Exercise:
Make an exact copy of the entries below, with all images left out.

Exercise input:
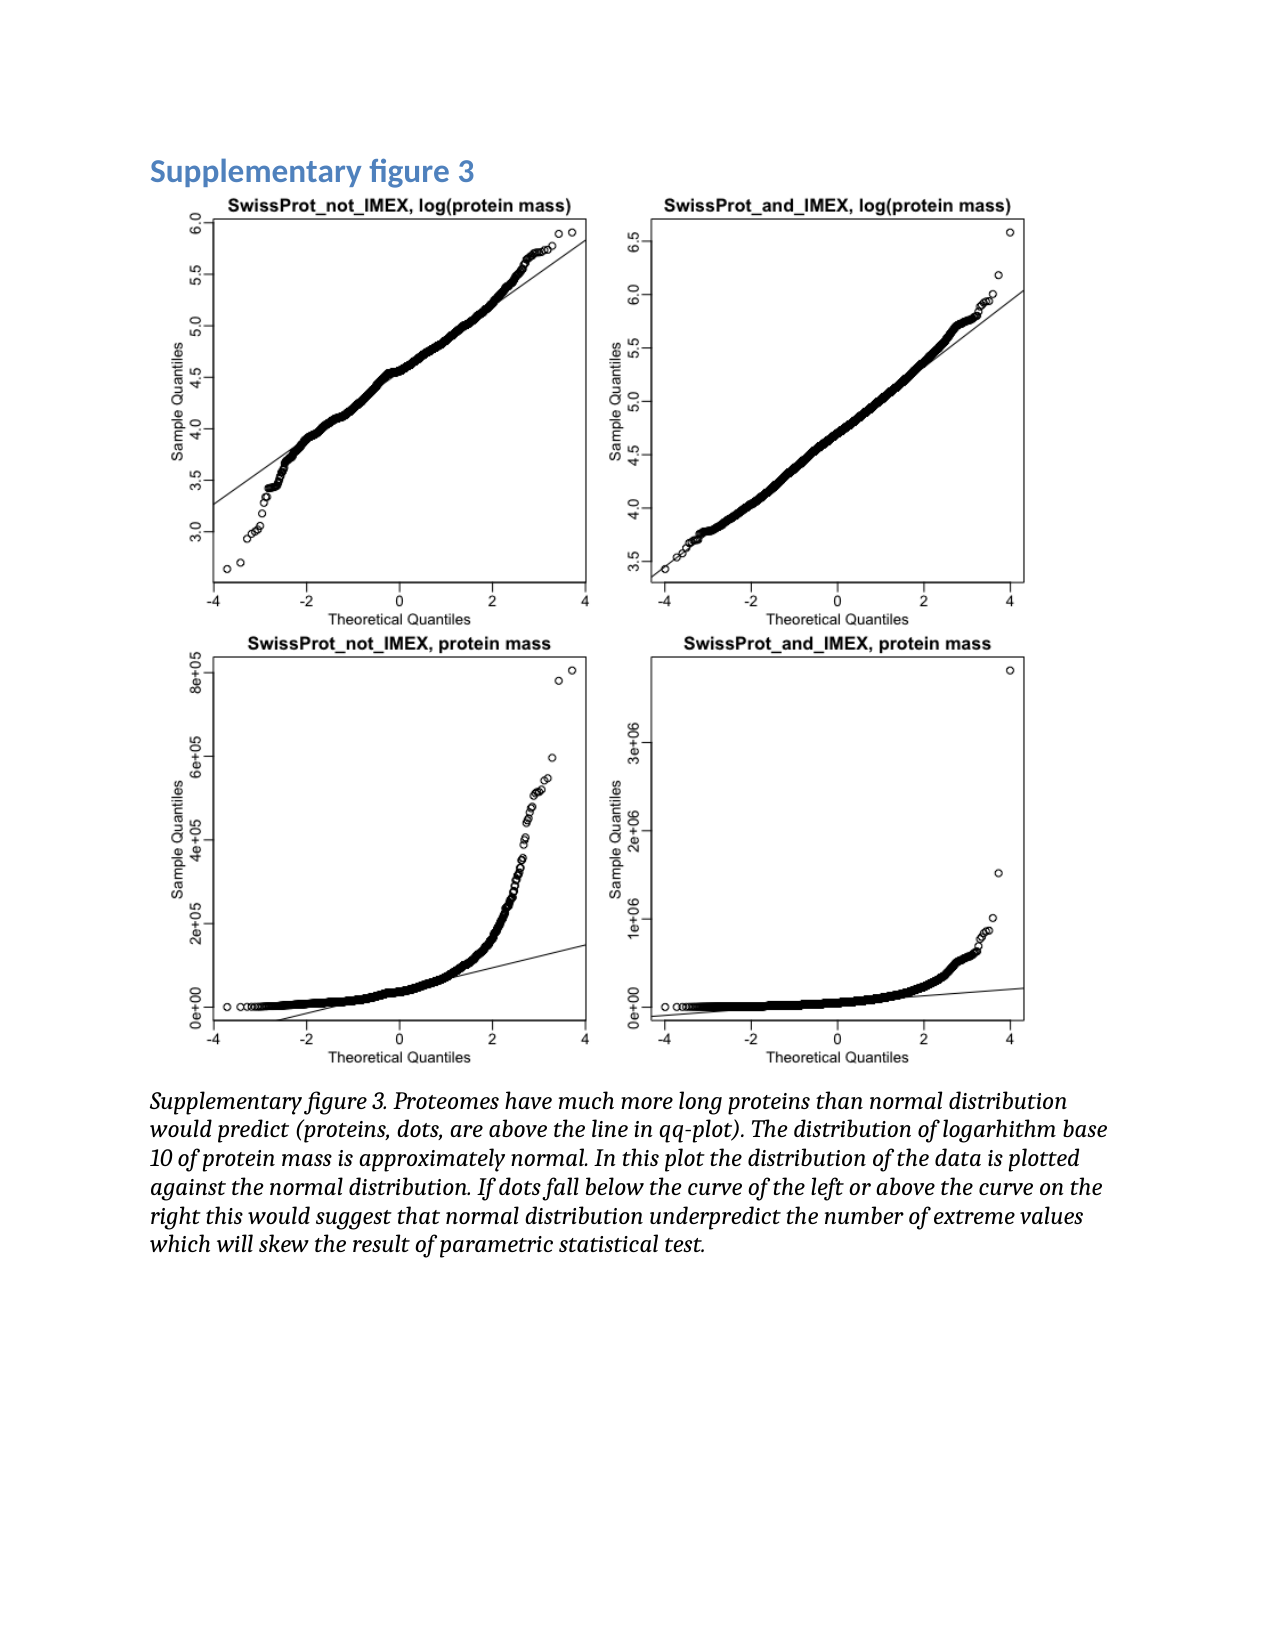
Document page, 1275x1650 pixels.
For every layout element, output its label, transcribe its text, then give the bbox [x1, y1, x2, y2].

subtitle Supplementary figure 3 [150, 150, 1125, 191]
text Supplementary figure 3. Proteomes have much more long proteins than normal distribution would predict (proteins, dots, are above the line in qq-plot). The distribution of logarhithm base 10 of protein mass is approximately normal. In this plot the distribution of the data is plotted against the normal distribution. If dots fall below the curve of the left or above the curve on the right this would suggest that normal distribution underpredict the number of extreme values which will skew the result of parametric statistical test. [150, 1087, 1125, 1259]
picture [168, 190, 1044, 1066]
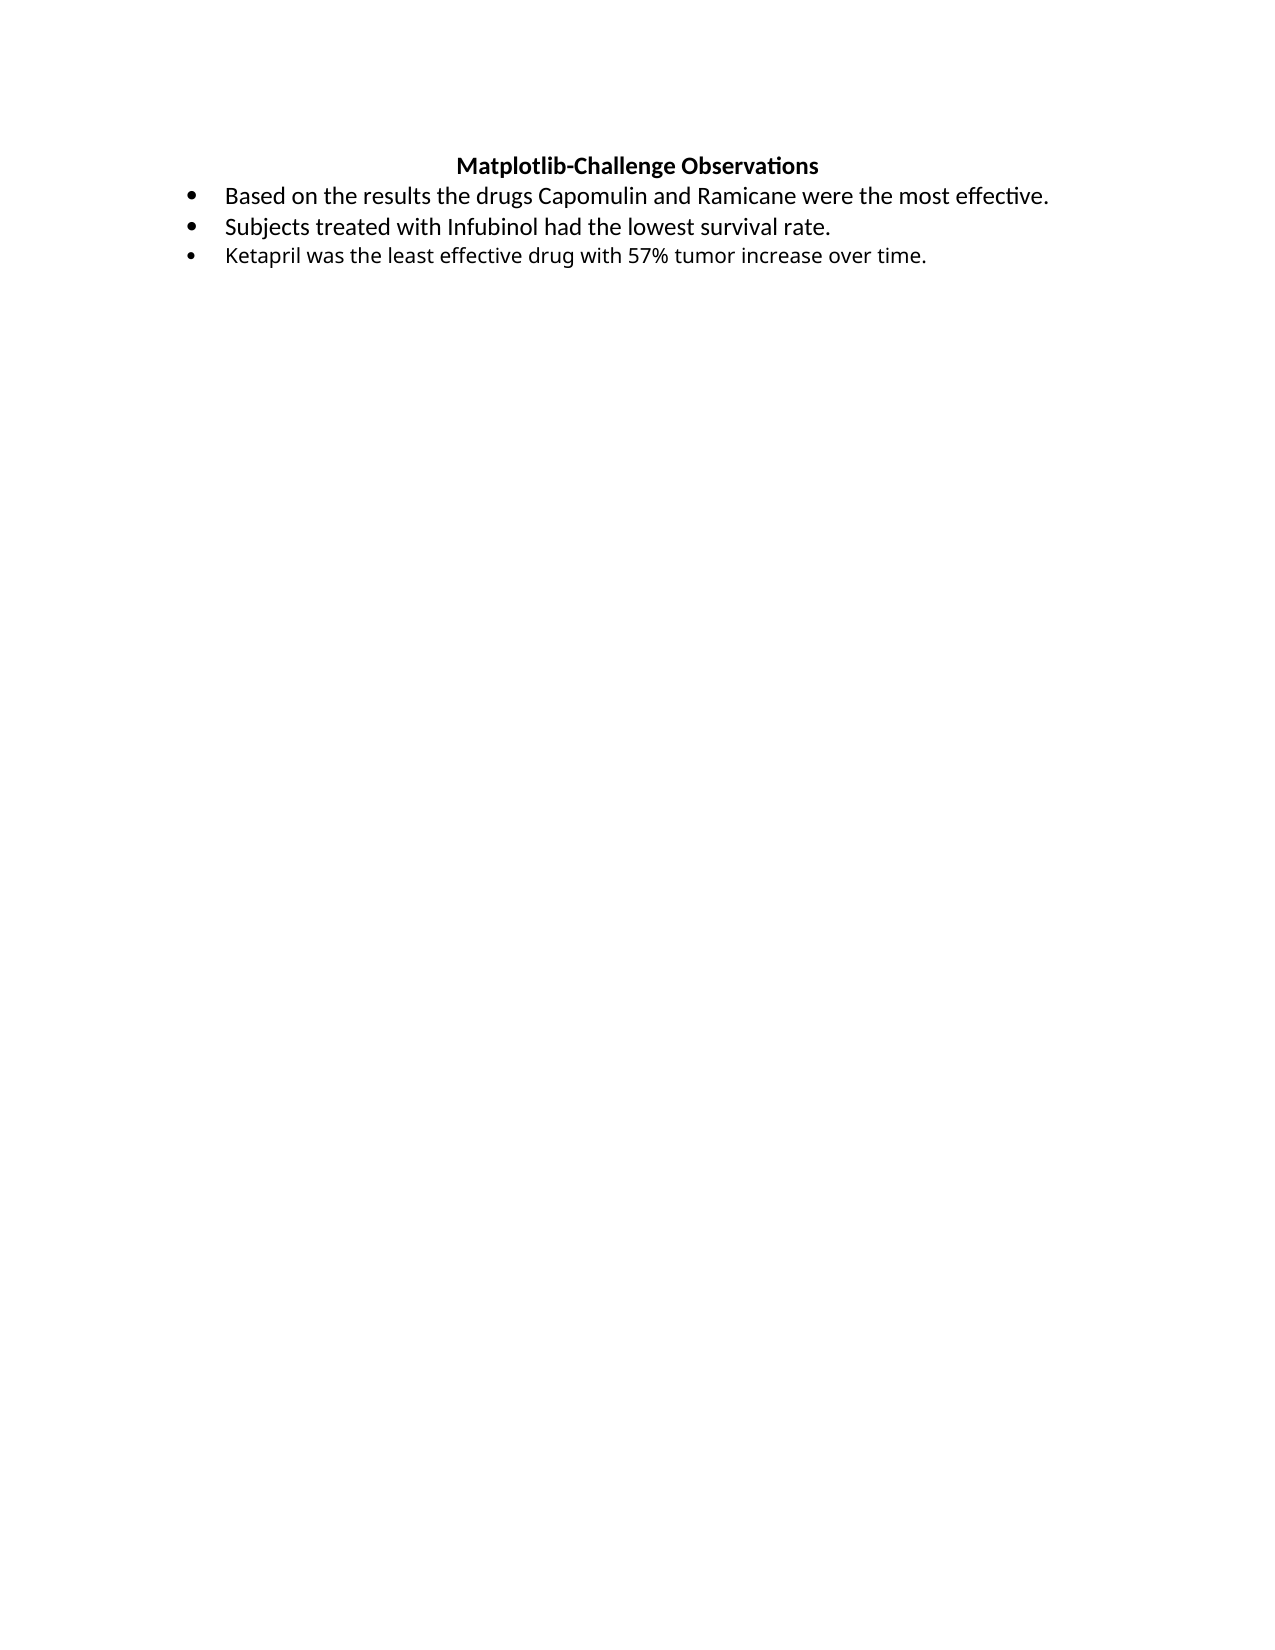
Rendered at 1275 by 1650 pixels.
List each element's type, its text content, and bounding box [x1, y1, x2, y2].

Solution to this problem:
Document page, 1275x1650 pixels.
For every layout element, output its label, transcribe its text, then give the bbox [x1, y1, x2, y2].

subtitle Supplementary figure 3 [150, 150, 1125, 191]
text Supplementary figure 3. Proteomes have much more long proteins than normal distribution would predict (proteins, dots, are above the line in qq-plot). The distribution of logarhithm base 10 of protein mass is approximately normal. In this plot the distribution of the data is plotted against the normal distribution. If dots fall below the curve of the left or above the curve on the right this would suggest that normal distribution underpredict the number of extreme values which will skew the result of parametric statistical test. [150, 1087, 1125, 1259]
picture [168, 190, 1044, 1066]
Rendered at 1275 by 1650 pixels.
List each element's type, its text content, and bounding box [x1, y1, x2, y2].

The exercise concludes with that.